The two supporting wires 5 are tungsten wires with a diameter of 30 to 50 μm. Here, on the closed end surface of the metal sleeve 3,
A metal cup 2 having an outer diameter smaller than that of the sleeve is pressed and held coaxially so that the bottom surface of the cup is parallel to the end surface of the sleeve. After drying and temporary fixing, the binder is removed in a hydrogen atmosphere, and then the brazing material is heated and melted at 2000°C for several minutes, cooled to room temperature, and the support wire 5 and metal cup 2 are attached to the closed end surface of the metal sleeve 3. and are fixedly joined using a high melting point brazing filler metal 6. After the cup 2, sleeve 3, and support wire 5 are fixed together in this way, the impregnated cathode 1 having the same structure as the conventional one is placed in the cup 2, and the cup and the cathode are fixed by (for example, laser) welding. . Furthermore, the ends of the support wires 5 are welded and fixed at 90-degree intervals to the cathode support cylinder fitted into the through holes of the ceramic insulating substrate (not shown), and the heater 4 is inserted into the sleeve 3 to form an impregnated cathode assembly. is completed.

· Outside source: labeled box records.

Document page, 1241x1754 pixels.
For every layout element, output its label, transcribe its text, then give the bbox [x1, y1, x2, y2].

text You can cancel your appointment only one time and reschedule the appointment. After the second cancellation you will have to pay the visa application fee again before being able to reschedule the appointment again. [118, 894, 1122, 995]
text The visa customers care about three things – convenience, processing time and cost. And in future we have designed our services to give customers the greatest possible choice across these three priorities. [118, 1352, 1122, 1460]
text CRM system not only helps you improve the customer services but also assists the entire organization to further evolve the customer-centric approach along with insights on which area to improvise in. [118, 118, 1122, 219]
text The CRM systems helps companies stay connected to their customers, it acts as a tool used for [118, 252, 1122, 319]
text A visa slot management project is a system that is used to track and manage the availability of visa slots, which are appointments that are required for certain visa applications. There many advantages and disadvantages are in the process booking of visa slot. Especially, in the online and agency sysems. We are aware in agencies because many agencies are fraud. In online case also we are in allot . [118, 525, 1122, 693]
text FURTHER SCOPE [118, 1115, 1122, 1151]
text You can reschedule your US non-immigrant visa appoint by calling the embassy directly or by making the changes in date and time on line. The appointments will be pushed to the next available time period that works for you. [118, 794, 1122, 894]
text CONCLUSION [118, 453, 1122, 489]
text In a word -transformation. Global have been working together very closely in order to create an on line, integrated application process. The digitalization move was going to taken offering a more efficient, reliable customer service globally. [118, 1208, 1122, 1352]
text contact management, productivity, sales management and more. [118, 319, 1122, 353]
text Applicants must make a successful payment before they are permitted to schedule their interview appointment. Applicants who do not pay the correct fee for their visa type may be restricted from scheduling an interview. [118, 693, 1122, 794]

In this way, the cup, sleeve, and support wire are joined over a wide area via the high melting point brazing metal, significantly improving the joint strength, and the bottom of the cup and the sleeve end are joined over a wide area using the brazing metal. This improves heat conduction and provides stable electron emission characteristics.

In the above example, a Ru-MO eutectic alloy was used as the brazing material, but the weight composition ratio of Ru-Mo-Ni was 3:4:3.
By using the alloy brazing filler metal, the heating and melting temperature in a hydrogen reducing atmosphere can be reduced to as low as 1600°C.
Work efficiency can be significantly improved. Even in this case, the operating temperature of the impregnated cathode structure is about 1000±100° C., and there is no problem with the bonding strength even when used for an extremely long time.

〔Effect of the invention〕

As explained above, according to the present invention, the bonding strength between each component is significantly improved, heat conduction is improved, stable electron emission characteristics are obtained, and a highly reliable impregnated cathode structure is obtained.

[Brief explanation of the drawing]

FIG. 1 is a perspective view of an embodiment of the present invention, and FIG. 2 is a perspective view of an example of a conventional impregnated cathode structure using a thin cathode support wire. 1...-impregnated cathode, 2...-metal cup, 3...
・Metal sleeve, 4.--heater, 5.--cathode support wire, 6.--high melting point brazing metal. Agent Patent Attorney Katsuma Ogawa 1・゛・・－ノ″

Claims (1)

[Scope of Claims] 1. A metal sleeve with a built-in heater and closed at one end, a metal cup with bottoms attached back to back to the outside of the closed end of the metal sleeve, and a metal cup that is housed in the metal cup and receives electronic data from the open side of the cup. An impregnated cathode assembly comprising: an impregnated cathode that emits an impregnated cathode; and a plurality of thin cathode supporting metal wires each having one end sandwiched between the closed end surface of the metal sleeve and the bottom surface of the metal cup and fixed to both; The closed surface, the bottom surface of the metal cup, and the cathode support wire are closely fixed using a high melting point brazing material made of a eutectic alloy of Ru and Mo or a eutectic alloy of Ru, Mo, and Ni. Impregnated cathode structure. 2. A eutectic alloy of Ru and Mo with a weight ratio of 2:3, or an alloy in which Ni is dissolved in a Ru-Mo eutectic alloy with a weight composition ratio of 3:4:3, is used with a high melting point wax. An impregnated cathode structure according to claim 1 used as a material.